Święta Bożego Narodzenia – to bardzo szczególny czas. Raz do roku zbieramy się wszyscy w naszym rodzinnym domu na mazurach. Jest to doskonały moment na wyciszenie, przerwę w całorocznej gonitwie. Zawsze biorę wolne już kilka dni wcześniej. Przyjeżdżam do domu aby pomóc mamie w świątecznych przygotowaniach.
W pierwszej kolejności dzielimy się domem – ja zawsze biorę łazienkę i toaletę plus jakiś pokój. Oczywiście kuchnia zostaje na koniec, ponieważ to właśnie kuchnia znajduje się w centrum zainteresowania po tym kiedy wszystko zostanie już należycie uporządkowane. Dzieciaki ubierają choinkę, mama odświeża przepisy na ciasta, ja zapewniam łańcuch dostaw – czyli po prostu jadę do miasta na zakupy.
Wypieki to zazwyczaj działka mamy. Na wigilijnym stole co roku gości makowiec – wersja z bakaliami i z orzechami, bo nie każdy w naszym domu lubi rodzynki. W wydaniu mojej mamy to ciasto jest naprawdę pyszne. Odpowiednio wilgotne, lepkie, o smaku miodu. Drugie ciasto to zazwyczaj sernik, ale czasem pojawiają się jabłecznik lub coś bardziej kremowego, ewentualnie tzw. Ciasto cioci Gosi – które nie posiada jakiejś bardziej oficjalnej nazwy. Jest to mieszanka drożdżówki, sernika i bananów pomysłu mojej ciotki. Ciekawe przepisy na można również znaleźć w portalu kulinarnym Delektujemy.pl.
Ja zajmuje się potrawami wigilijnymi. Na naszym stole bardzo często gości ryba oraz grzyby w cieście. Chodzi o zwykłe ciasto naleśnikowe, usmażone w ten sposób ryby i grzyby są świetną i pyszną przekąską. Dodatkowo zazwyczaj jest ryba po grecku, paluszki rybne (dla dzieciaków), kapusta wigilijna, oczywiście pierogi z kapustą i grzybami no i barszcz z uszkami.

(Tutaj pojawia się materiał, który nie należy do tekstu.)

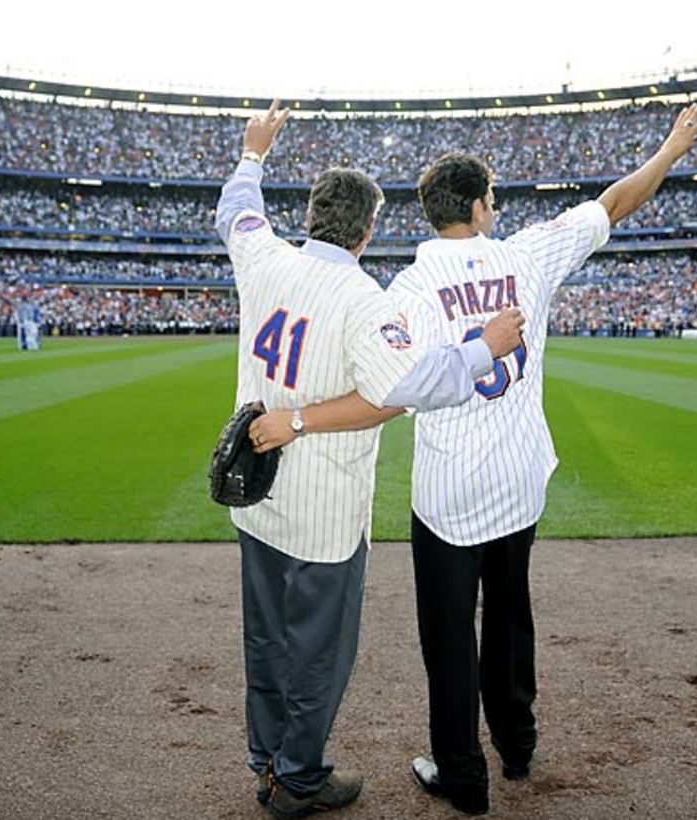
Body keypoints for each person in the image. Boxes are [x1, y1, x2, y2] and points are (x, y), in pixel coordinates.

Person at [254, 102, 697, 815]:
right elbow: (616, 201)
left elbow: (388, 388)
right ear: (475, 205)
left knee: (448, 635)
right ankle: (518, 744)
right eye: (493, 199)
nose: (497, 208)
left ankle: (463, 775)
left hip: (448, 490)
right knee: (511, 614)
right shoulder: (526, 254)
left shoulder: (405, 288)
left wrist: (299, 419)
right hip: (519, 475)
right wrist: (672, 147)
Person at [214, 100, 526, 820]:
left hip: (257, 496)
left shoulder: (262, 258)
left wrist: (254, 152)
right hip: (323, 513)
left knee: (264, 640)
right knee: (317, 652)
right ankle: (296, 780)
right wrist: (484, 346)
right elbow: (406, 386)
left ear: (314, 213)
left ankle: (265, 758)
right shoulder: (365, 299)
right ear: (368, 229)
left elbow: (236, 210)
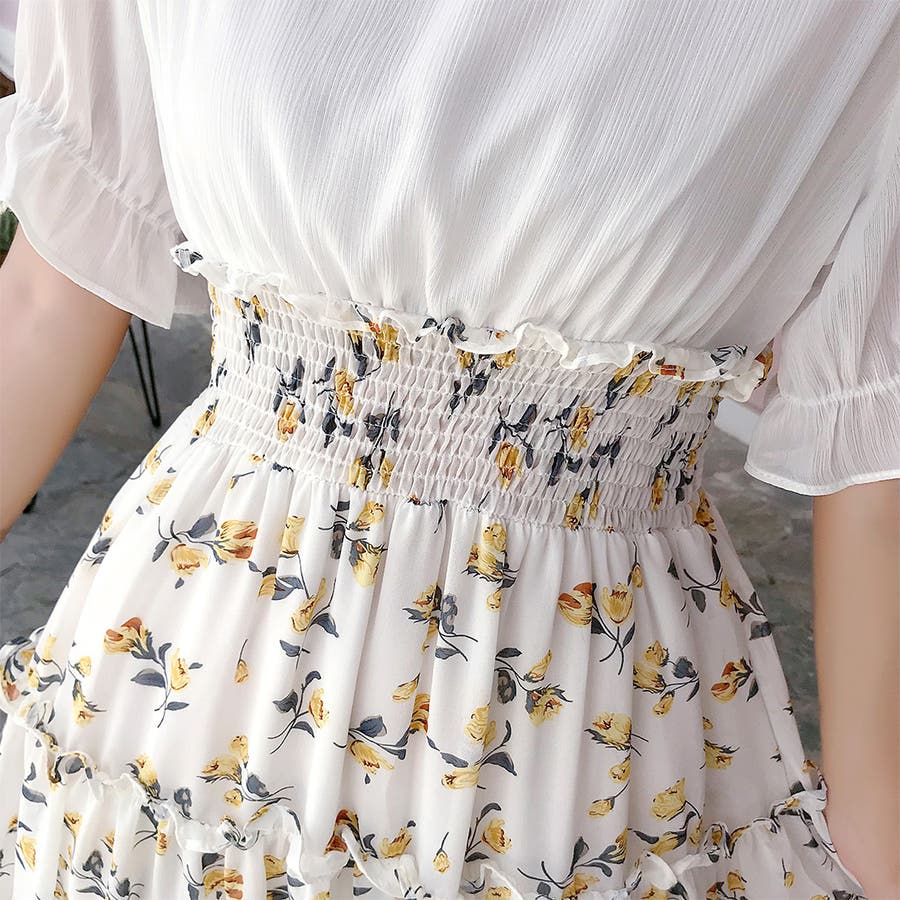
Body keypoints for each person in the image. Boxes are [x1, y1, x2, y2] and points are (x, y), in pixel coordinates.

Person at [0, 2, 898, 898]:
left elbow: (877, 471)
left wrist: (873, 846)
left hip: (579, 741)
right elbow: (45, 298)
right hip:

Są to typowe przykłady wigilijnych potraw w naszym domu. Oczywiście tradycyjnie pojawia się też typowa dla polskich domów warzywna sałatka z majonezem, którą ciacham razem z dzieciakami. Wigilia w naszym domu to nie tylko czas spędzony przy stole, ale też wspaniałe chwile spędzone na przygotowaniach.